▶ Goal of the exercise
Reproduce the line containing "756,1293 L 779,85" and every line after it through the end of the records. Include nothing else.
(Excerpted records)
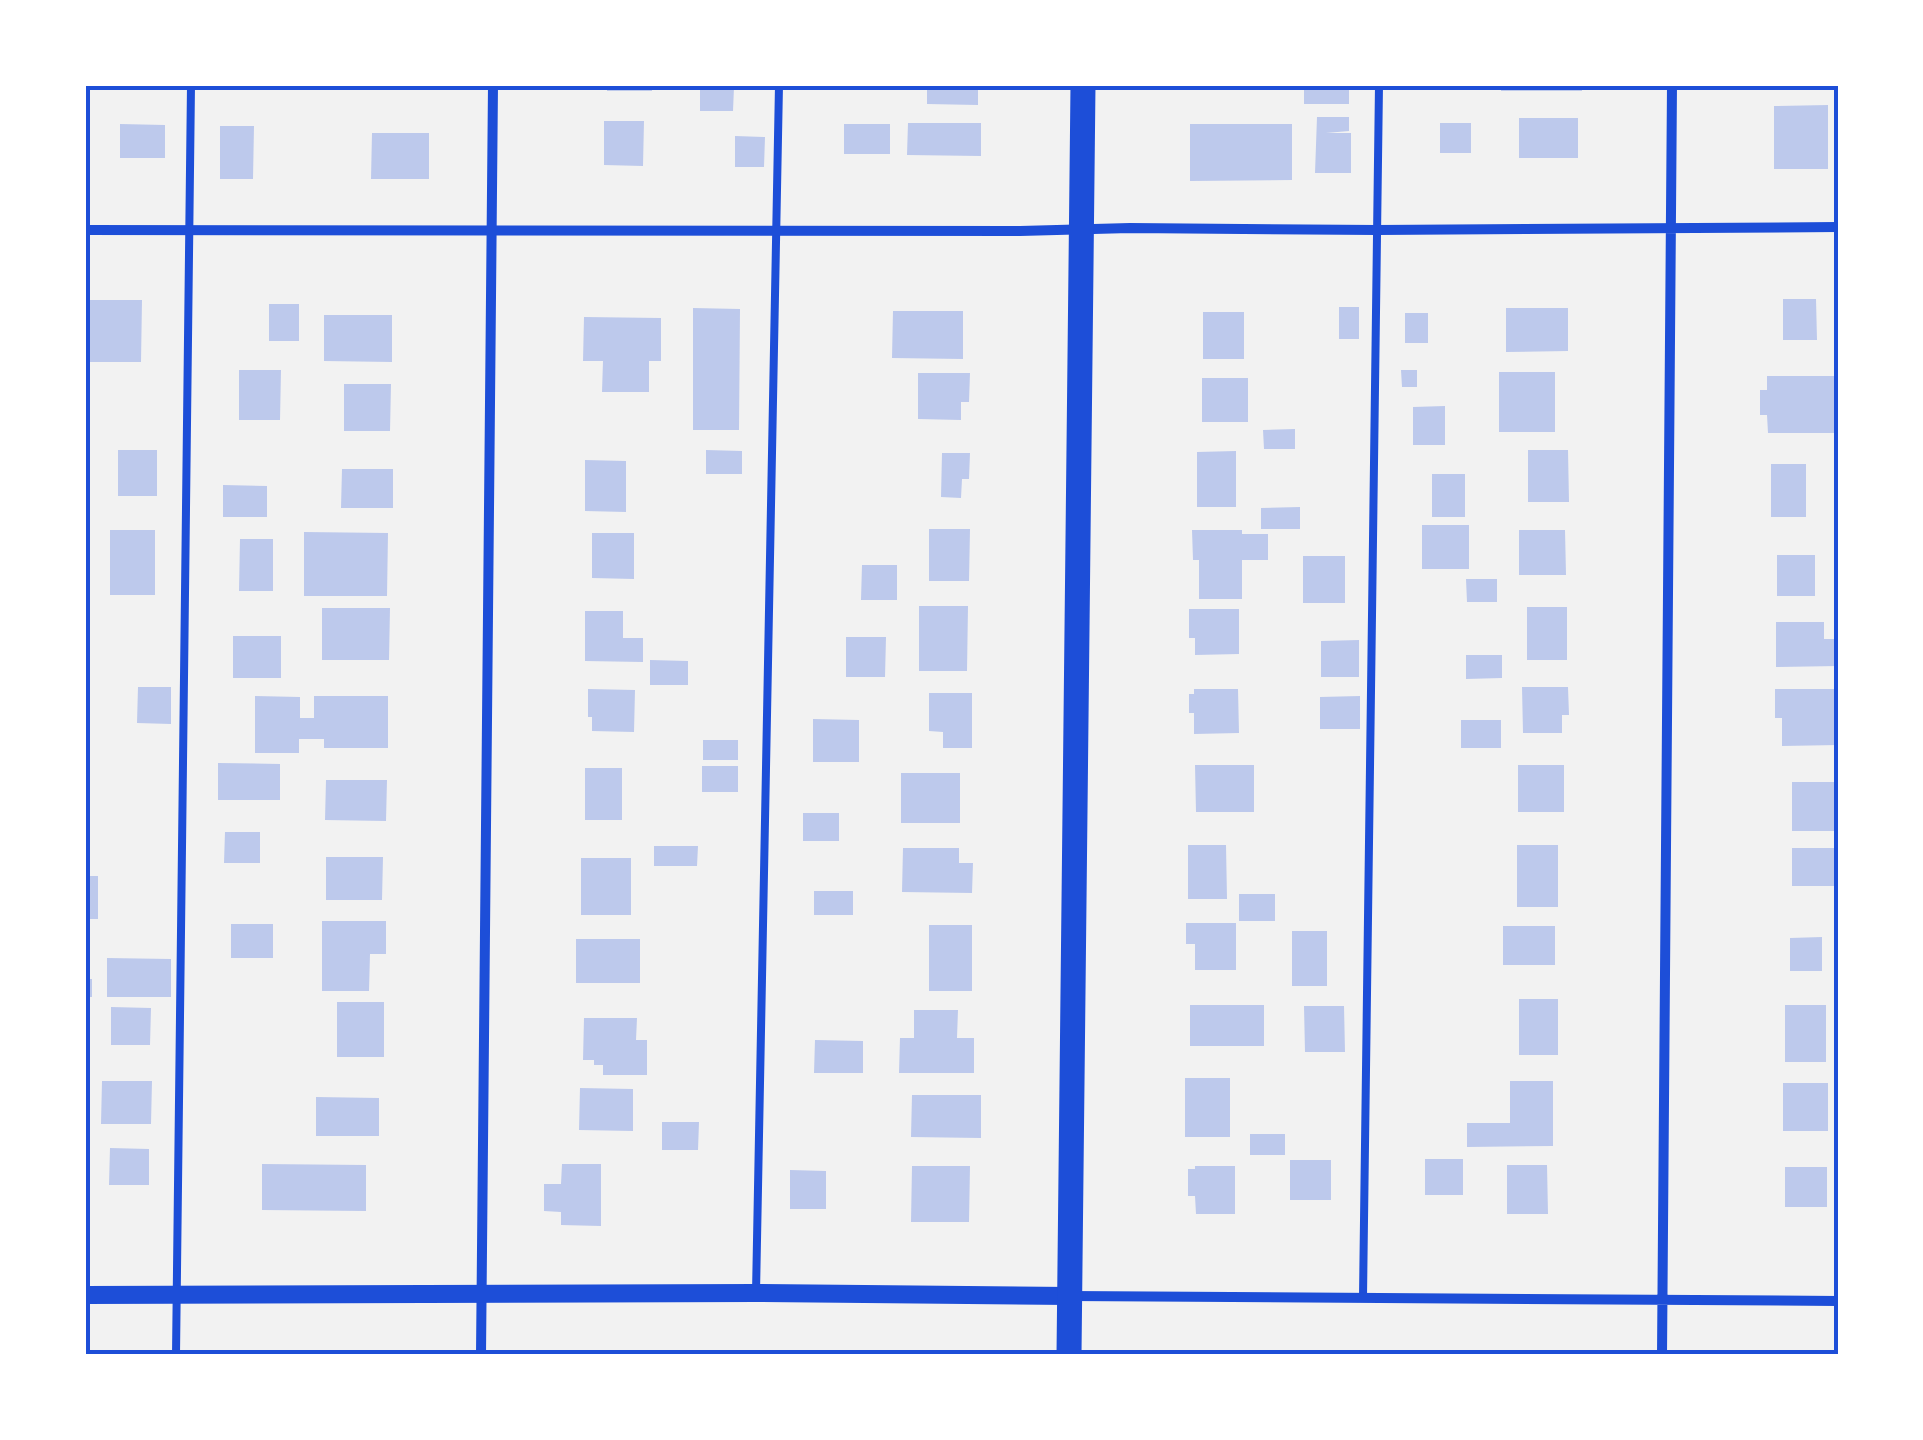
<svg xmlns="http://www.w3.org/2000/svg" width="1923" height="1440" font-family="Roboto,sans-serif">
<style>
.building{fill:#bdc9ec}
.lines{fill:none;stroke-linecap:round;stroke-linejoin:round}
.service{stroke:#1d4ed8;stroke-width:8}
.minor{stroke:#1d4ed8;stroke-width:10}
.tertiary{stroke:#1d4ed8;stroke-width:18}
.primary{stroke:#1d4ed8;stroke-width:25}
.neatline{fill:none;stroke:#1d4ed8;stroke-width:4}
</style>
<rect width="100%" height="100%" fill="#f2f2f2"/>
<path class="building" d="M 330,85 L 412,85 L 412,90 L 330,90 Z
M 607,85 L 652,85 L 652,91 L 607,91 Z
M 927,85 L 978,85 L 978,105 L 927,104 Z
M 1304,85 L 1349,85 L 1349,104 L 1304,104 Z
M 1501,85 L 1582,85 L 1582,91 L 1501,91 Z
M 700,87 L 734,87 L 733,111 L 700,111 Z
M 1828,105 L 1828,169 L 1774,169 L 1774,106 Z
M 1317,117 L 1349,117 L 1349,131 L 1326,133 L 1351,133 L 1351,173 L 1315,173 Z
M 1519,118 L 1578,118 L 1578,158 L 1519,158 Z
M 604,121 L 644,121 L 643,166 L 604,165 Z
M 908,123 L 981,123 L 981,156 L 907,155 Z
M 1440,123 L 1471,123 L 1471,153 L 1440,153 Z
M 120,124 L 165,125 L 165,158 L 120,158 Z
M 844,124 L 890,124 L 890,154 L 844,154 Z
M 1190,124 L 1292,124 L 1292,180 L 1190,181 Z
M 220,126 L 254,126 L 253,179 L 220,179 Z
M 372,133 L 429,133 L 429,179 L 371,179 Z
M 735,136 L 765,137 L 764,167 L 735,167 Z
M 1783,299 L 1816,299 L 1817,340 L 1783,340 Z
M 85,300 L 142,300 L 141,362 L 85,362 Z
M 269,304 L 299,304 L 299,341 L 269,341 Z
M 1339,307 L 1359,307 L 1359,339 L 1339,339 Z
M 693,308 L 740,309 L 739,430 L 693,430 Z
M 1506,308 L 1568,308 L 1568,351 L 1506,352 Z
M 893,311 L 963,311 L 963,359 L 892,358 Z
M 1203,312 L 1244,312 L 1244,359 L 1203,359 Z
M 1405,313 L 1428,313 L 1428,343 L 1405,343 Z
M 324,315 L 392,315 L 392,362 L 324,361 Z
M 584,317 L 661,318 L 661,361 L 649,361 L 649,392 L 602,392 L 603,361 L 583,361 Z
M 239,370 L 281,370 L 280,420 L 239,420 Z
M 1401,370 L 1417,370 L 1417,387 L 1402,387 Z
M 1499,372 L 1555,372 L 1555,432 L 1499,432 Z
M 918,373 L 970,373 L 969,402 L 961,402 L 961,420 L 918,419 Z
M 1767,376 L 1838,376 L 1838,433 L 1768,433 L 1767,415 L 1760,415 L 1760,390 L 1767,390 Z
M 1202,378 L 1248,378 L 1248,422 L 1202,422 Z
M 344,384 L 391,384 L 390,431 L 344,431 Z
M 1445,406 L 1445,445 L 1413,445 L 1413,407 Z
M 1295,429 L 1295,449 L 1264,449 L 1263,430 Z
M 118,450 L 157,450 L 157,496 L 118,496 Z
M 706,450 L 742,451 L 742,474 L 706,474 Z
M 1528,450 L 1568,450 L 1569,502 L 1528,502 Z
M 1236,451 L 1236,507 L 1197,507 L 1197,452 Z
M 942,453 L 970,453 L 969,479 L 962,479 L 961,498 L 941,497 Z
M 585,460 L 626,461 L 626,512 L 585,511 Z
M 1771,464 L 1806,464 L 1806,517 L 1771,517 Z
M 342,469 L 393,469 L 393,508 L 341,508 Z
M 1432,474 L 1465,474 L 1465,517 L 1432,517 Z
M 223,485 L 267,486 L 267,517 L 223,517 Z
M 1300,507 L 1300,529 L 1261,529 L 1261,508 Z
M 1422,525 L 1469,525 L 1469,569 L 1422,569 Z
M 929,529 L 970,529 L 969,581 L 929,581 Z
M 110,530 L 155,530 L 155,595 L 110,595 Z
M 1192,530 L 1242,530 L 1242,534 L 1268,534 L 1268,560 L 1242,560 L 1242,599 L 1199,599 L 1199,560 L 1193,560 Z
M 1519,530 L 1565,530 L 1566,575 L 1519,575 Z
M 304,532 L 388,533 L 387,596 L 304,596 Z
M 592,533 L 634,533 L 634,579 L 592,578 Z
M 240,539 L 273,539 L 273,591 L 239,591 Z
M 1777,555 L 1815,555 L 1815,596 L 1777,596 Z
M 1303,556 L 1345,556 L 1345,603 L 1303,603 Z
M 862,565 L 897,565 L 897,600 L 861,600 Z
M 1466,579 L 1497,579 L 1497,602 L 1467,602 Z
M 919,606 L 968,606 L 967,671 L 919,671 Z
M 1527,607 L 1567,607 L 1567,660 L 1527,660 Z
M 322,608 L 390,608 L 389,660 L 322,660 Z
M 1189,609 L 1239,609 L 1239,654 L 1195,655 L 1195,638 L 1189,638 Z
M 585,611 L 623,611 L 623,638 L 643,638 L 643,662 L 585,661 Z
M 1776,622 L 1824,622 L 1824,639 L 1838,639 L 1838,666 L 1776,667 Z
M 233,636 L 281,636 L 281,678 L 233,678 Z
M 846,637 L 886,637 L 885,677 L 846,677 Z
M 1359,640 L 1359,677 L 1321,677 L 1321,641 Z
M 1466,655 L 1502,655 L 1502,678 L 1466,679 Z
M 650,660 L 688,661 L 688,685 L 650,685 Z
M 138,687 L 171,687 L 171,724 L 137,723 Z
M 1522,687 L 1568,687 L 1569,715 L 1562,715 L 1562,733 L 1523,733 Z
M 588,689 L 635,690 L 634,732 L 592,731 L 592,717 L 588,717 Z
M 1194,689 L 1238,689 L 1239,733 L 1194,734 L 1194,713 L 1189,713 L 1189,694 L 1194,694 Z
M 1775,689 L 1838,689 L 1838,745 L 1782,746 L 1782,718 L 1775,718 Z
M 929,693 L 972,693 L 972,748 L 943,748 L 943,732 L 929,731 Z
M 255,696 L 300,697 L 300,718 L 314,718 L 314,696 L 388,696 L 388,748 L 324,748 L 324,739 L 299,739 L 299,753 L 255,753 Z
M 1360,696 L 1360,729 L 1320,729 L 1320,697 Z
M 813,719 L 859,720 L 859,762 L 813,762 Z
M 1461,720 L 1501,720 L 1501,748 L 1461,748 Z
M 703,740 L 738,740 L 738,760 L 703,760 Z
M 218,763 L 280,764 L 280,800 L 218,800 Z
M 1195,765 L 1254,765 L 1254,812 L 1196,812 Z
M 1518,765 L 1564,765 L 1564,812 L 1518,812 Z
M 702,766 L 738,766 L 738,792 L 702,792 Z
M 585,768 L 622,768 L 622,820 L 585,820 Z
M 901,773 L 960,773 L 960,823 L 901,823 Z
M 326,780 L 387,780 L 386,821 L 325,820 Z
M 1792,782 L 1838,782 L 1838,831 L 1792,831 Z
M 803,813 L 839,813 L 839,841 L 803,841 Z
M 225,832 L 260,832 L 260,863 L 224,863 Z
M 1188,845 L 1226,845 L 1227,899 L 1188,899 Z
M 1517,845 L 1558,845 L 1558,907 L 1517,907 Z
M 654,846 L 698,846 L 697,866 L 654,866 Z
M 903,848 L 959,848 L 959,863 L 973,863 L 972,893 L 902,892 Z
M 1792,848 L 1838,848 L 1838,886 L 1792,886 Z
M 326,857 L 383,857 L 382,900 L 326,900 Z
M 581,858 L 631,858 L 631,915 L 581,915 Z
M 85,876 L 98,876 L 98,919 L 85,919 Z
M 814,891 L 853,891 L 853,915 L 814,915 Z
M 1239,894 L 1275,894 L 1275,921 L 1239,921 Z
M 322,921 L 386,921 L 386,954 L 370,954 L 369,991 L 322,991 Z
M 1186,923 L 1236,923 L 1236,970 L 1195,970 L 1195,944 L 1186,944 Z
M 231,924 L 273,924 L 273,958 L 231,958 Z
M 929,925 L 972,925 L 972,991 L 929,991 Z
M 1503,926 L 1555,926 L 1555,965 L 1503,965 Z
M 1292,931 L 1327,931 L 1327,986 L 1292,986 Z
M 1822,937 L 1822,971 L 1790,971 L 1790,938 Z
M 576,939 L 640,939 L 640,983 L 576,983 Z
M 107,958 L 171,959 L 171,997 L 107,997 Z
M 85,979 L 92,979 L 92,997 L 85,997 Z
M 1519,999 L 1558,999 L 1558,1055 L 1519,1055 Z
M 337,1002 L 384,1002 L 384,1057 L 337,1057 Z
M 1190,1005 L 1264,1005 L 1264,1046 L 1190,1046 Z
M 1785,1005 L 1826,1005 L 1826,1062 L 1785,1062 Z
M 1304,1006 L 1344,1006 L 1345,1052 L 1305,1052 Z
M 111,1007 L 151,1008 L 150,1045 L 111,1045 Z
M 914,1010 L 958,1010 L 957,1038 L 974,1038 L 974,1073 L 899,1073 L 900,1038 L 914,1038 Z
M 584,1018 L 637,1018 L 636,1040 L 647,1040 L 647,1075 L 603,1075 L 603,1065 L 594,1065 L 594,1060 L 583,1060 Z
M 815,1040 L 863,1041 L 863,1073 L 814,1073 Z
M 1185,1078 L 1230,1078 L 1230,1137 L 1185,1137 Z
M 102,1081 L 152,1081 L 151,1124 L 101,1124 Z
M 1510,1081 L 1553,1081 L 1553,1146 L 1467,1147 L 1467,1123 L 1510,1123 Z
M 1783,1083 L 1828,1083 L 1828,1131 L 1783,1131 Z
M 580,1088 L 633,1089 L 633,1131 L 579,1130 Z
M 912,1095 L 981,1095 L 981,1138 L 911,1137 Z
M 316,1097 L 379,1098 L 379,1136 L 316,1136 Z
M 662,1122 L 699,1122 L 698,1150 L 662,1150 Z
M 1250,1134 L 1285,1134 L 1285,1155 L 1250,1155 Z
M 110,1148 L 149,1149 L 149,1185 L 109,1185 Z
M 1425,1159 L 1463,1159 L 1463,1195 L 1425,1195 Z
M 1290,1160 L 1331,1160 L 1331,1200 L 1290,1200 Z
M 262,1164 L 366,1165 L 366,1211 L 262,1210 Z
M 562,1164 L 601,1164 L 601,1226 L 561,1225 L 561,1212 L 544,1211 L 544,1184 L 561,1184 Z
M 1507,1165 L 1547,1165 L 1548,1214 L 1507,1214 Z
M 912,1166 L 970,1166 L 969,1222 L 911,1222 Z
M 1195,1166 L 1235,1166 L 1235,1214 L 1196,1214 L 1195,1196 L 1188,1196 L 1188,1169 L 1195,1169 Z
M 1785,1167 L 1827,1167 L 1827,1207 L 1785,1207 Z
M 790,1170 L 826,1171 L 826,1209 L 790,1209 Z"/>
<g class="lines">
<path class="service" d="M 756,1293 L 779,85
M 1363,1297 L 1379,85
M 176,1355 L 191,85"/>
<path class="minor" d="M 85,230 L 1020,231 L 1130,228 L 1377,230 L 1838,227
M 1069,1296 L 1838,1301
M 481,1355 L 493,85
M 1662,1355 L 1672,85"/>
<path class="tertiary" d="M 85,1295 L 756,1293 L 1069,1296"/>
<path class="primary" d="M 1069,1355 L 1083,85"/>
</g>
<rect width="1923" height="1440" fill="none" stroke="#ffffff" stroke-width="175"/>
<rect x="88" y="88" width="1748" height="1264" class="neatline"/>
</svg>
(End Excerpted records)
▶ Finished exercise
<path class="service" d="M 756,1293 L 779,85
M 1363,1297 L 1379,85
M 176,1355 L 191,85"/>
<path class="minor" d="M 85,230 L 1020,231 L 1130,228 L 1377,230 L 1838,227
M 1069,1296 L 1838,1301
M 481,1355 L 493,85
M 1662,1355 L 1672,85"/>
<path class="tertiary" d="M 85,1295 L 756,1293 L 1069,1296"/>
<path class="primary" d="M 1069,1355 L 1083,85"/>
</g>
<rect width="1923" height="1440" fill="none" stroke="#ffffff" stroke-width="175"/>
<rect x="88" y="88" width="1748" height="1264" class="neatline"/>
</svg>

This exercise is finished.